No, somewhere you are waiting and you are safe. Martinique? Guadeloupe? Crete? Somewhere you are all right, free finally of your jewelry, free of your awful accessories — light.
What I see sometimes is my real mother looking out at me from a place where she is not crazy at all, and she talks to me. “Vanessa, don’t let them put me here,” she begs. But there’s no convincing them. They are taking away her belt and necklaces. And we must leave her there, shivering, standing in her underwear.
From the fashion pages she reads to me of the new collections of Calvin Klein and Yves St. Laurent: the billowing sleeves, the padded shoulders, the pleated skirts. I dress her in my mind in the fashions of spring.
“And from the young designers,” she reads, “three-quarter-length coats in giraffe and leopard designs and wide, western-type lizard belts. And red hats,” she says, “shaped like snails!” She laughs and laughs, tilting her head back.

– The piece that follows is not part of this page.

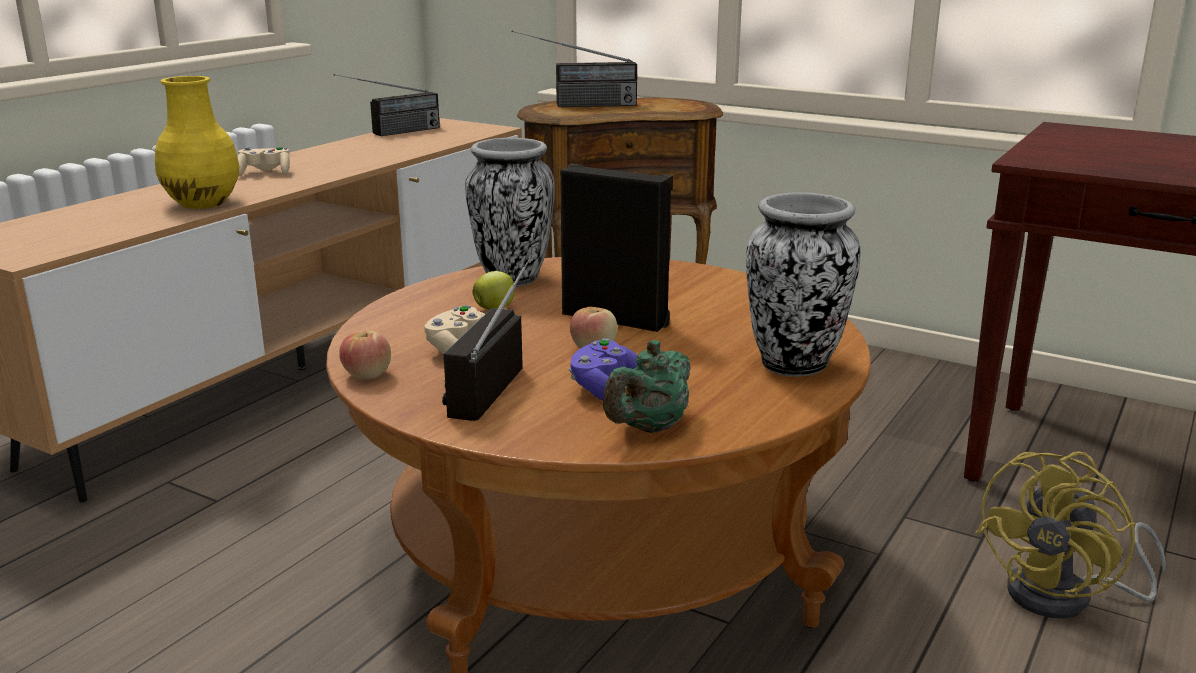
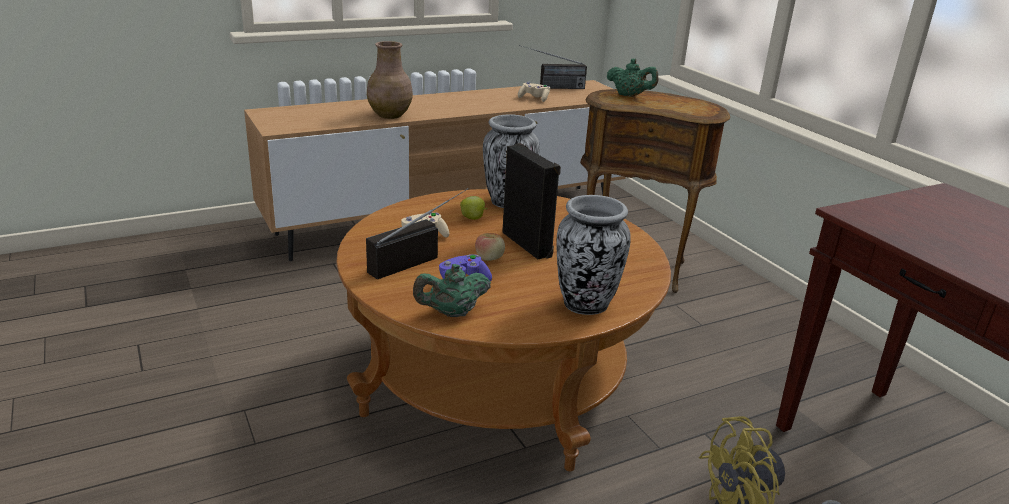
camera: 30 degrees right, 5 degrees up
yellow vase [155,76,240,209] -> brown vase [367,41,413,119]
beige game controller [237,146,290,176] -> beige game controller moved to [518,82,550,102]
apple [339,331,391,379] -> none
radio [512,30,637,107] -> green teapot [607,59,658,97]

Although I walked through a fog of fashion, through hats and gloves, through linen, through fields of her silks, I recognized him immediately. I could not possibly have missed him; he was the man I had been looking for so long — an enormous man, a man so large he might blot out the sun with his body, a man whose great hands might wring the world of its oceans of salty tears. Did he recognize me, too, as the person he had loved long and hard in a silent, private part of his brain? I think he did, right from the start — that was the brutal handsomeness in his face as he got closer. He knew it all: that our love was doomed and that it had been doomed from the minute we had begun to imagine each other, long ago. He stepped forward anyway and tried to forgive in advance everything he knew would happen, just as I tried, too, as he came nearer.
He sweats as he comes toward me as if it is through great fire that he walks. Still, he does not rush, he savors each slow step, and with each step I feel a rumbling in my body, a disorder. What is this disturbance, this uneasiness, not altogether unpleasurable, this feeling that there is now here to go, no way out? What is this surrender? He stands in front of me, not knowing either, just staring at me. Beads of sweat collect on his forehead; he wipes them away with a handkerchief.

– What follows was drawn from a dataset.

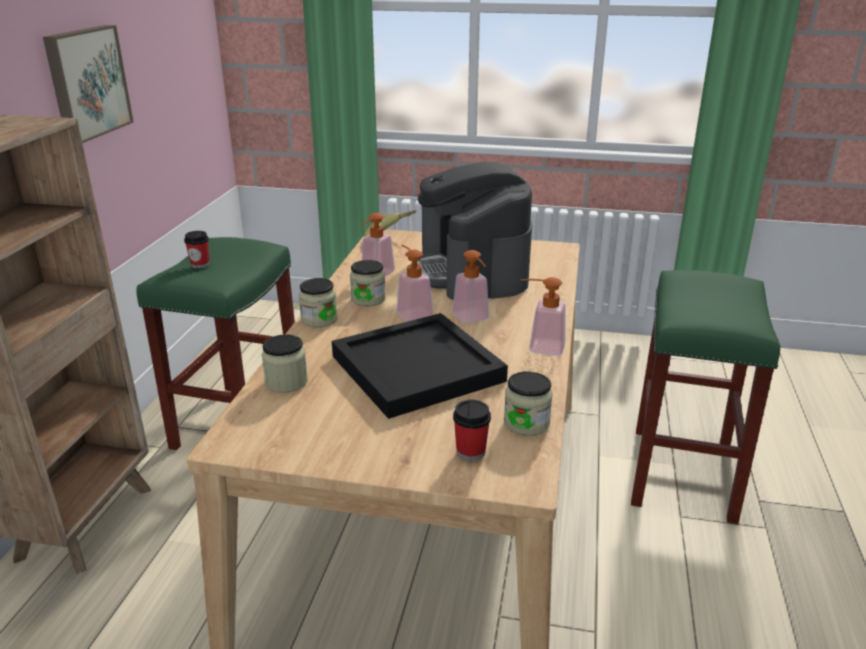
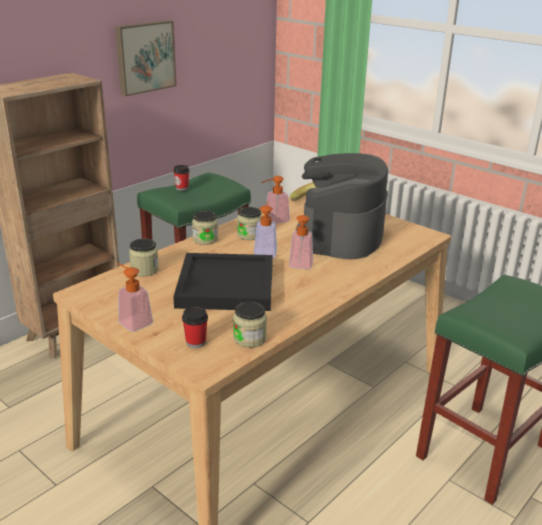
camera: 30 degrees right, 0 degrees up
soap dispenser [520,277,566,356] -> soap dispenser moved to [117,263,153,332]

“This mildness will kill us,” he says, shaking his head, looking into the distance. He stares at a spot far off. “This haze we are forced to see everything through.” His eves return to me. He focuses in like a camera and holds me frozen in his words, his voice. I shiver.

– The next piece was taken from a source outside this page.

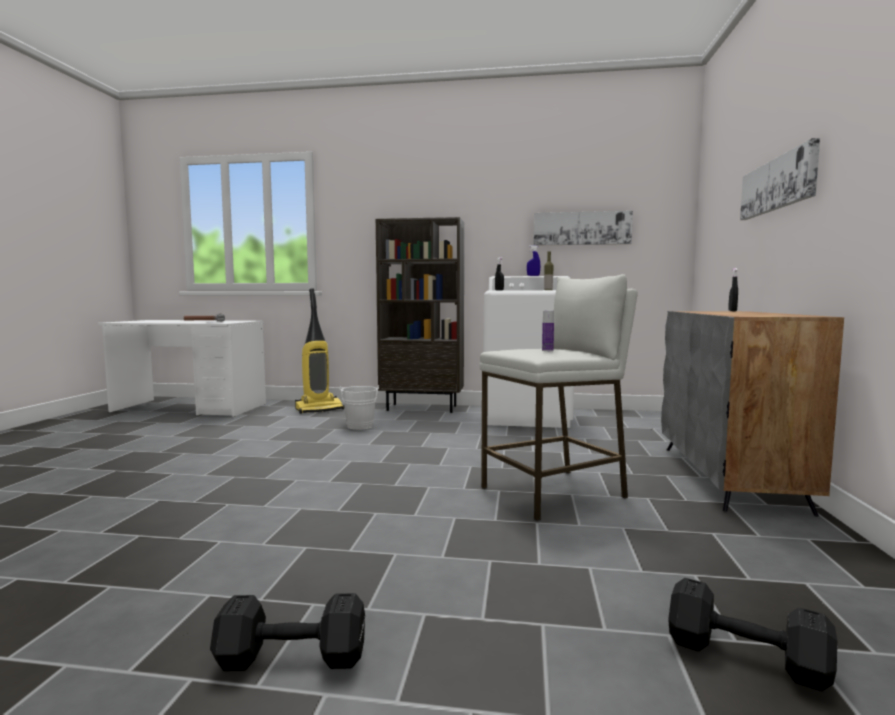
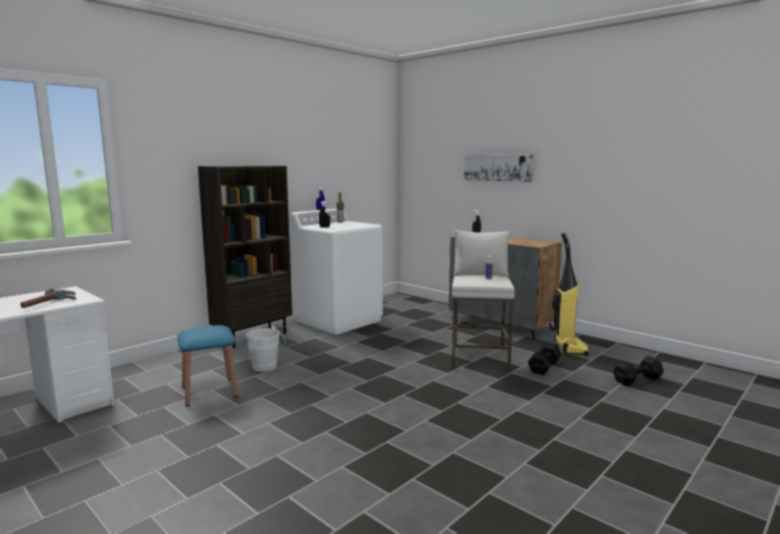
camera: 55 degrees left, 5 degrees up
black dumbbell [210,593,365,671] -> black dumbbell moved to [528,342,562,375]
vacuum cleaner [295,288,344,414] -> vacuum cleaner moved to [552,233,590,356]
picture [534,211,633,245] -> none
none -> blue stool [177,325,239,406]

“I have seen you here many times,” he says. “I have watched you here day after day. I have spent hours and hours on trains imagining you, your life.”
“I have never seen you before,” I say, “I would have remembered.”
“No,” he says quietly, then laughs. “You could not have seen me.” He laughs again. “I often imagine you are waiting for someone who will never return.”
“That’s not true,” I say.
“I have seen you look through this station, lost in the past, no hand in the present or future. I know that look by heart. You could not have seen me through such eyes.”
“I suppose you’re right.”
“You are waiting here for someone, for something. Am I wrong?”
I just look at him. His hands are the size of human heads. His thighs are the bodies of sleeping children.
“You never get on a train. You never rush, you move in slow motion, stand under the clock, move toward that ticket gate over there sometimes, then come back. I have invented many lives for you, made up many stories. But most of the endings are sad.”
“It doesn’t surprise me,” I say.
“Yeah,” he says, “but what you don’t know, is that you can change the ending. Close up you are even more beautiful than I had imagined you would be.”
I blush. I can feel his enormous body lowering onto mine, crushing me. His body could block out the sun. With his voice alone he could break apart people’s thoughts, stop the flow of memory. He could turn the whole world dark.
“This mildness will kill us,” he says. “November,” he says, shaking his head. He lights a cigarette. The smoke does not rise. “Someone has broken your heart.”